The scheme does not include the reserving of secure spots on the list – spots within the number of seats Likud is certain to win – for candidates chosen by Party Chairman PM Benjamin Netanyahu.

It was rumored that Netanyahu wanted such spots for Defense Minister Ehud Barak and possibly other members of Barak’s Independence faction which broke off from Labor some time ago.

MK Danny Danon spoke out vigorously against the possibility and Netanyahu consistently denied that he had any plans for such a thing, despite a report in Ma’ariv which said Netanyahu sought to create one reserved spot for every ten spots on the list.

Like the Likud’s 2006 Knesset list, the party’s list for the upcoming elections will include spots for immigrant, women, non-Jews and various geographic districts in the bottom of the first thirty-five spots on the list, while the top will be filled by candidates ranked nationally by voters.

The date for the primaries will be November 25th, slightly later than the mid-November – November 22nd dates which had been reported, giving candidates additional time to campaign. That should help the elections become more of a contest instead of a mere ratification of the previous Knesset list.

While the Likud has not formally released the draft primary scheme, according to Ma’ariv, the list will be as follows:  The first spot will go to the party chairman, PM Benjamin Netanyahu, who was reelected to that post in January of this year. (By law the party chairman is the party’s candidate for Prime Minister). Spots 2-21 will be for nationally ranked candidates.

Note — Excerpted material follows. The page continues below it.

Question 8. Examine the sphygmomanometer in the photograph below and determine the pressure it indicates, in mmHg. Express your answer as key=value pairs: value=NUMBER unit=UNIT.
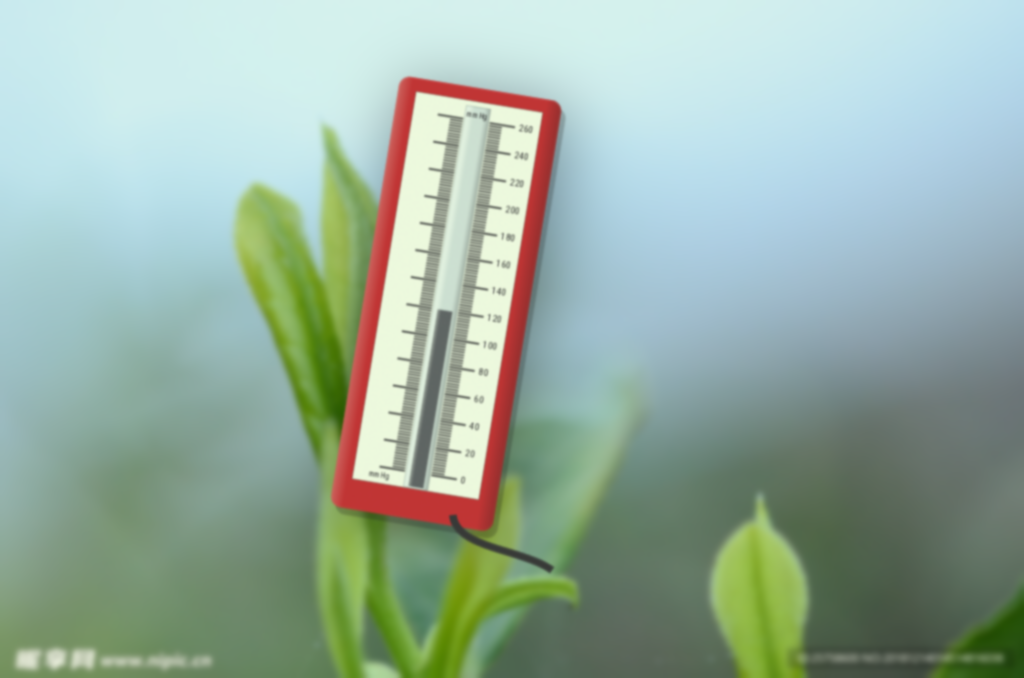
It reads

The next 14 spots will be “mashbetzot” – separate races among special districts or demographics in the follow order: The Shphelah (Plain) district; the Dan district;  the Women’s spot; the Druze spot; Galil and Valleys district; the Negev; Jerusalem; another women’s spot; an immigrants spot; Tel Aviv; Haifa; the Coastal Plain;  and the young members spot at number 34.

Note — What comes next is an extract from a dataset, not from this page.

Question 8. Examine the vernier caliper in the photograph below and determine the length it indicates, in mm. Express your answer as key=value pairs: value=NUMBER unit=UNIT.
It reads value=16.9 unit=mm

In addition, Ha’aretz has reported that under the scheme, if there is no immigrant or female candidate ranked at number 20 and 21 or above, then a female or immigrant candidate on the national portion of the list will be moved up to those spots. This is considered a nod to Coalition Chairman MK Ze’ev Elkin who is an immigrant.

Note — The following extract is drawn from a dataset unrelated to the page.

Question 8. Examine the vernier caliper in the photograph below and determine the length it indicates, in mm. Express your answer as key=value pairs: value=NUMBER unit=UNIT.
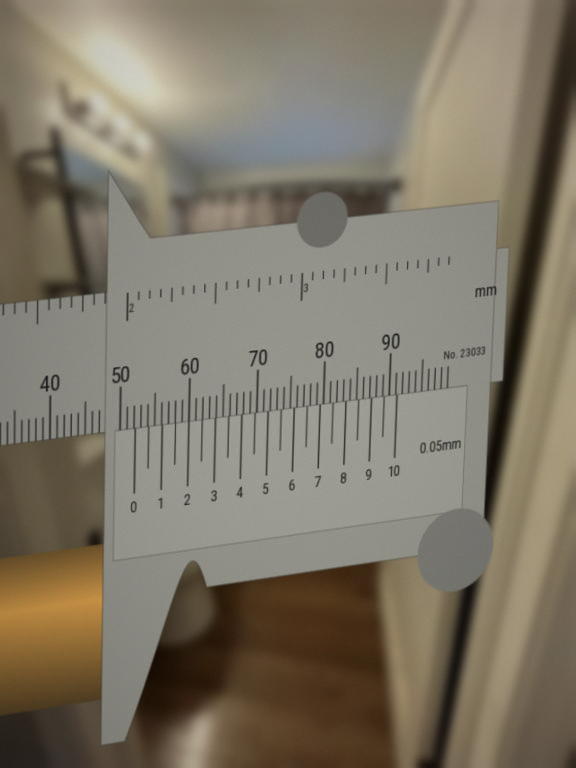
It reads value=52.2 unit=mm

Ha’aretz‘s report also differed from Ma’ariv‘s in that it said the women’s spot Ma’ariv had placed at number 24 will actually appear at 29.

It does not appear that there will be any problem in adopting the scheme as Moshe Feiglin, a candidate for the Likud’s list and leader of the anti-establishment Manhigut Yehudit faction  - which is said to comprise thousands of Likud members and hundreds of Central Committee members – urged his supporters in the Central Committee to approve the primaries scheme in a text message sent last night.

The approval of the scheme by which candidates will be elected in primaries, puts to rest, at least for now, another scheme which had been proposed by MK Mickey Eitan to have the Knesset list chosen by a body comprised of several thousand activists and another reported proposal to have the Central Committee once again choose the Knesset list. Those would have required amendments to the Likud’s Constitution.

Editor’s Note: The writer is an active member of the Likud and a member of the Likud’s Central Committee.